From e4c56625f0e73a4760ce3f2956a734c836d79a58 Mon Sep 17 00:00:00 2001
From: Goekdeniz-Guelmez <Gulmezdeniz1999@gmail.com>
Date: Wed, 5 Mar 2025 00:16:20 +0100
Subject: [PATCH] a little faster and adding norm_topk_prob

---
 llms/mlx_lm/models/olmoe.py | 21 +++++++++++----------
 1 file changed, 11 insertions(+), 10 deletions(-)

diff --git a/llms/mlx_lm/models/olmoe.py b/llms/mlx_lm/models/olmoe.py
index c67288c9..b16bec8d 100644
--- a/llms/mlx_lm/models/olmoe.py
+++ b/llms/mlx_lm/models/olmoe.py
@@ -108,18 +108,19 @@ class OlmoeSparseMoeBlock(nn.Module):
             bias=args.mlp_bias
         )
 
-    def __call__(
-        self,
-        x: mx.array,
-    ):
-        gates = self.gate(x)
-        gates = mx.softmax(gates, axis=-1, precise=True)
+    def __call__(self, x: mx.array) -> mx.array:
+        B, L, D = x.shape
+        x_flat = x.reshape(-1, D)
+        router_logits = self.gate(x_flat)
+        routing_weights = mx.softmax(router_logits, axis=1, precise=True)
         k = self.top_k
-        inds = mx.stop_gradient(mx.argpartition(-gates, kth=k - 1, axis=-1)[..., :k])
-        scores = mx.take_along_axis(gates, inds, axis=-1)
-        y = self.switch_mlp(x, inds)
+        indices = mx.stop_gradient(mx.argpartition(-routing_weights, kth=k-1, axis=-1)[..., :k])

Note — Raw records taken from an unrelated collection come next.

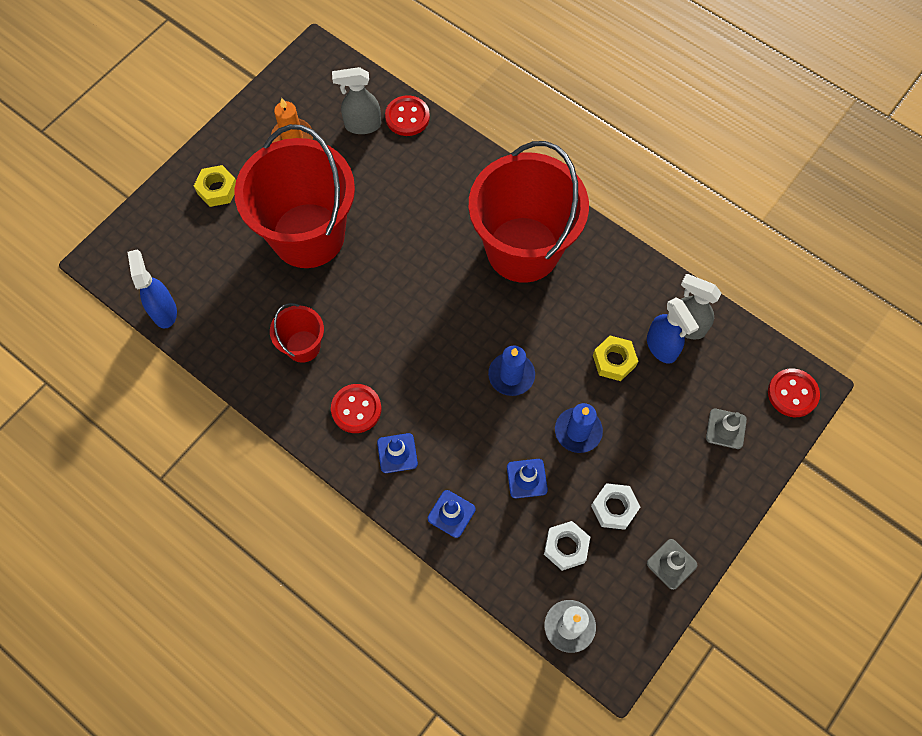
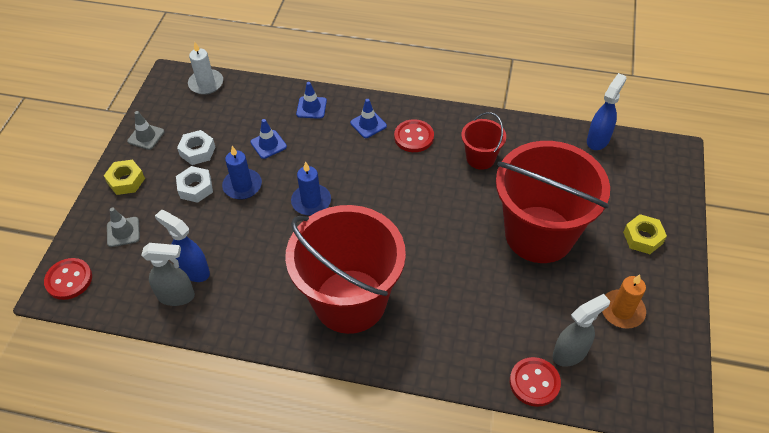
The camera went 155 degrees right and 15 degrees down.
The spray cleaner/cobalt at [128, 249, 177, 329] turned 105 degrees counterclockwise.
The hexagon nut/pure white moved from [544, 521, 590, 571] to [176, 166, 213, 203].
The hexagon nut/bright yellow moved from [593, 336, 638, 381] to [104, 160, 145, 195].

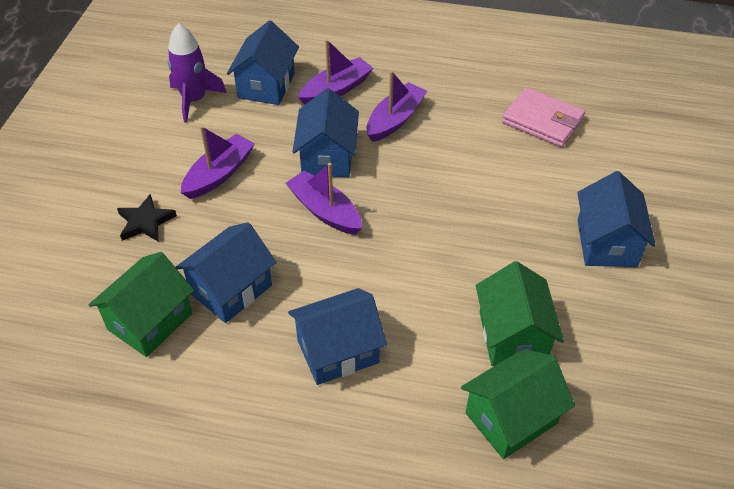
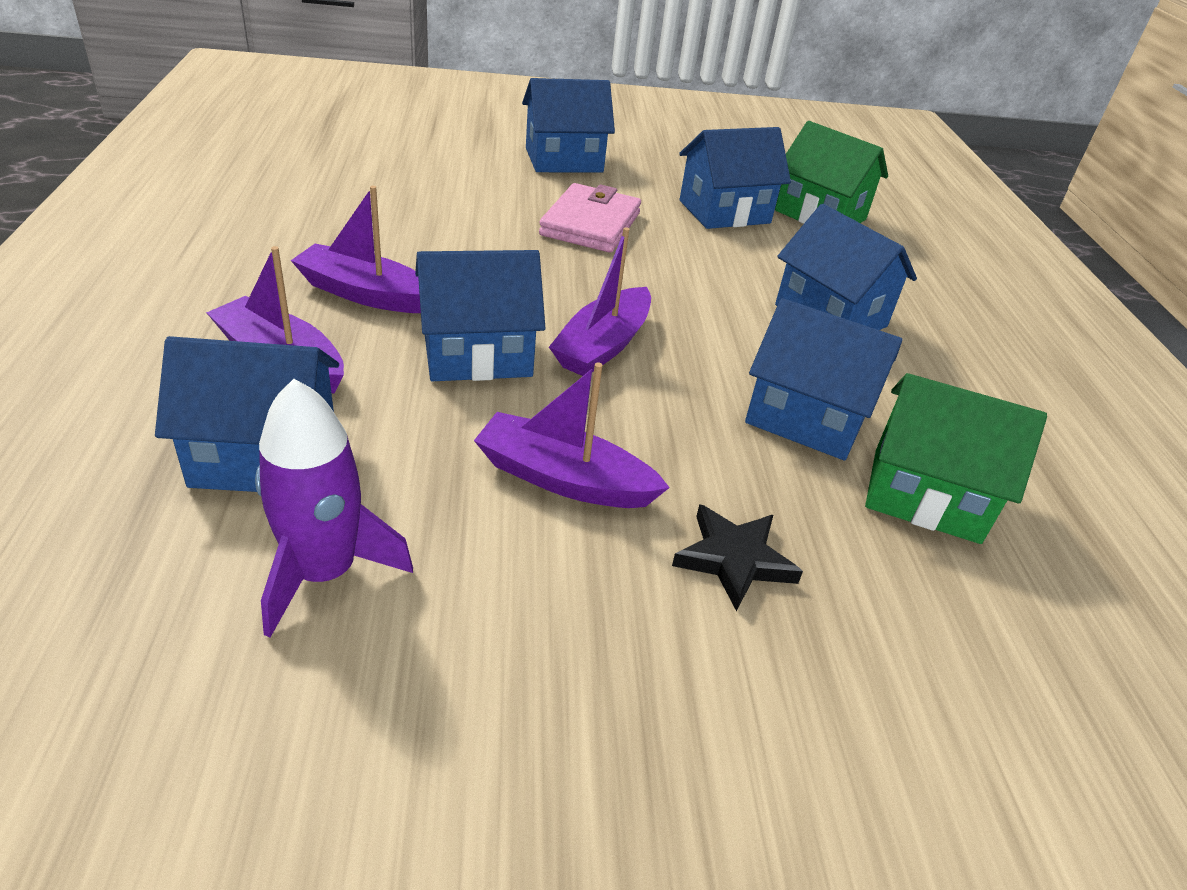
The camera went 110 degrees left and 10 degrees down.
The cottage/emerald at [476, 261, 564, 366] became the cottage/cobalt at [679, 127, 791, 229].
The card wallet/pink moved from [502, 87, 585, 147] to [539, 183, 641, 253].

+        scores = mx.take_along_axis(routing_weights, indices, axis=-1)
+        if self.norm_topk_prob:
+            scores = scores / scores.sum(axis=-1, keepdims=True)
+        y = self.switch_mlp(x_flat, indices)
         y = (y * scores[..., None]).sum(axis=-2)
-        return y
+        return y.reshape(B, L, D)
 
 
 class TransformerBlock(nn.Module):